The entitlement mentality is strong here in the Empire state. My company gives a nice discount on our health insurance to employees that follow a healthy living plan. It's so simple to follow and reduces the cost to employees that participate and follow it. People in this insurance company(!) I work at are all pissy about it because some people have a hard time laying off their drawer full of name brand snack foods.
Wait...wait...
It seems like you're telling me that price controls and blind, bureaucratic top-down management are choking the life out of the NY healthcare business model...
But that can't be! The people voted for something that's good for everyone. How can brainless good intentions *possibly* have these kinds of unintended consequences?

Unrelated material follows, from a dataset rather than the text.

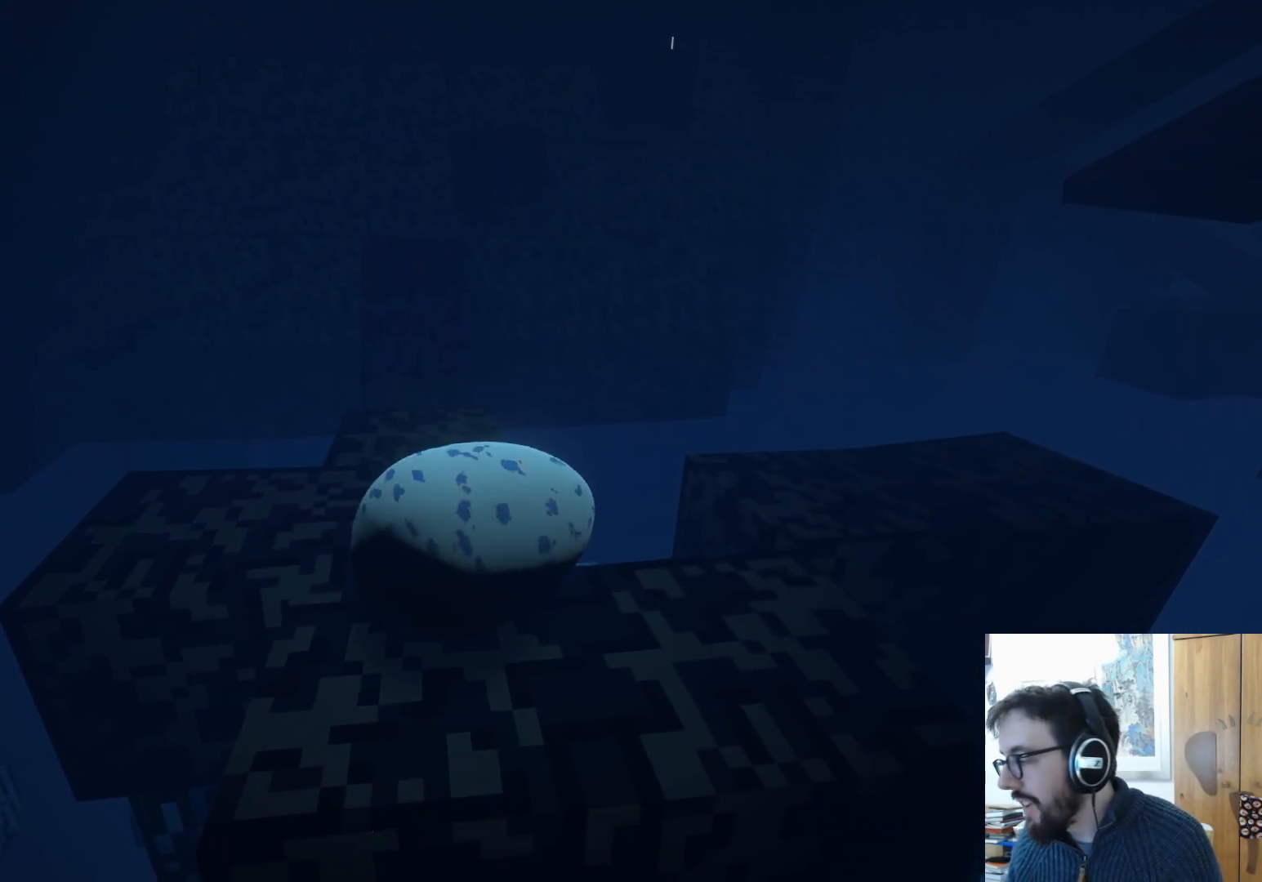
{"buttons": [], "left_stick": "center", "right_stick": "center", "events": [[150, "left_stick", "left"], [417, "left_stick", "center"]]}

Fucking fuck New York. Fuck it. Fuck it. Fuck it a hundred times over. It's turned the greatest city in history into a fantastical, abyssal shithole. God, I hope they all burn in some sort of eternal hell when they die (the legislators and executives).
Oh, I was hoping you meant New Yorkers. Cause that would be good too.
No pay increases, plenty "benefits" nation. Aggravates me when a job posting gives no idea how much you will make but is happy to tell you about the great "benefits".
Just what I was looking for ? thank you.